▶ Prompt:
Set out the lines below as a numbered list, skipping any blank lines and leaving out the pictures.

▶ Provided data:
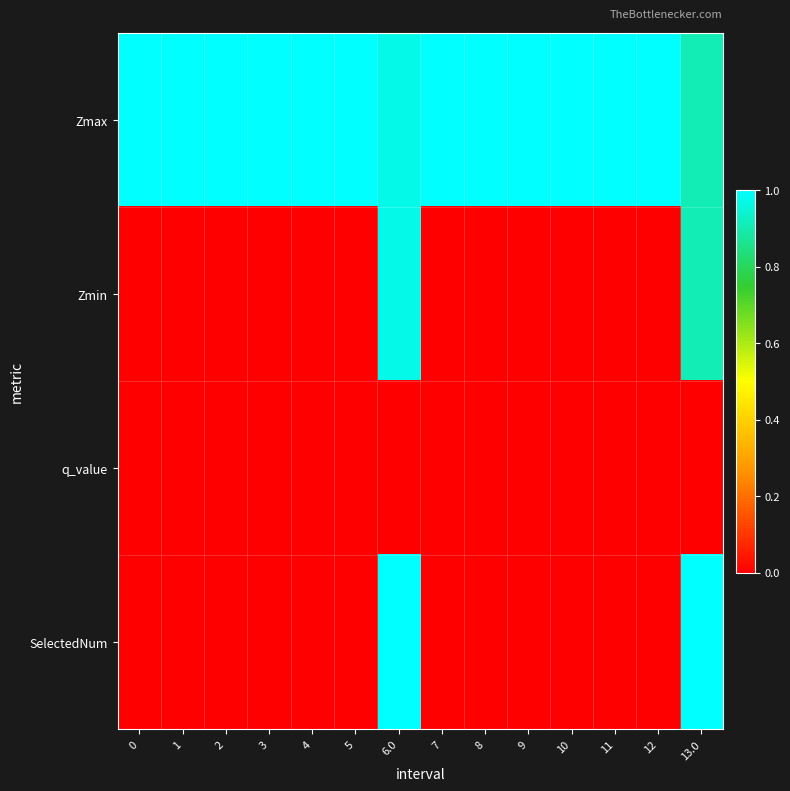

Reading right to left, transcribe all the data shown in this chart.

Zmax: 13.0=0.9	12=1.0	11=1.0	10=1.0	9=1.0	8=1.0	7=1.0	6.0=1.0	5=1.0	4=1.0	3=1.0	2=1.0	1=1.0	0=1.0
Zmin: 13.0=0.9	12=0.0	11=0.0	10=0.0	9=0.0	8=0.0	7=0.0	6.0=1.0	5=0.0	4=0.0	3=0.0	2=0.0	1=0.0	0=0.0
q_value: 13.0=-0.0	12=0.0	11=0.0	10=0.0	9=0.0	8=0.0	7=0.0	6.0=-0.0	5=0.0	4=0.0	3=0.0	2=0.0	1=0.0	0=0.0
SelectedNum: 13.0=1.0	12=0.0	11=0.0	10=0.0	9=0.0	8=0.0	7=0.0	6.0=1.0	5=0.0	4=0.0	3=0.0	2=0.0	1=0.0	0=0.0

▶ Finished exercise:
1. Reading right to left, transcribe all the data shown in this chart.
2. Zmax: 13.0=0.9	12=1.0	11=1.0	10=1.0	9=1.0	8=1.0	7=1.0	6.0=1.0	5=1.0	4=1.0	3=1.0	2=1.0	1=1.0	0=1.0
3. Zmin: 13.0=0.9	12=0.0	11=0.0	10=0.0	9=0.0	8=0.0	7=0.0	6.0=1.0	5=0.0	4=0.0	3=0.0	2=0.0	1=0.0	0=0.0
4. q_value: 13.0=-0.0	12=0.0	11=0.0	10=0.0	9=0.0	8=0.0	7=0.0	6.0=-0.0	5=0.0	4=0.0	3=0.0	2=0.0	1=0.0	0=0.0
5. SelectedNum: 13.0=1.0	12=0.0	11=0.0	10=0.0	9=0.0	8=0.0	7=0.0	6.0=1.0	5=0.0	4=0.0	3=0.0	2=0.0	1=0.0	0=0.0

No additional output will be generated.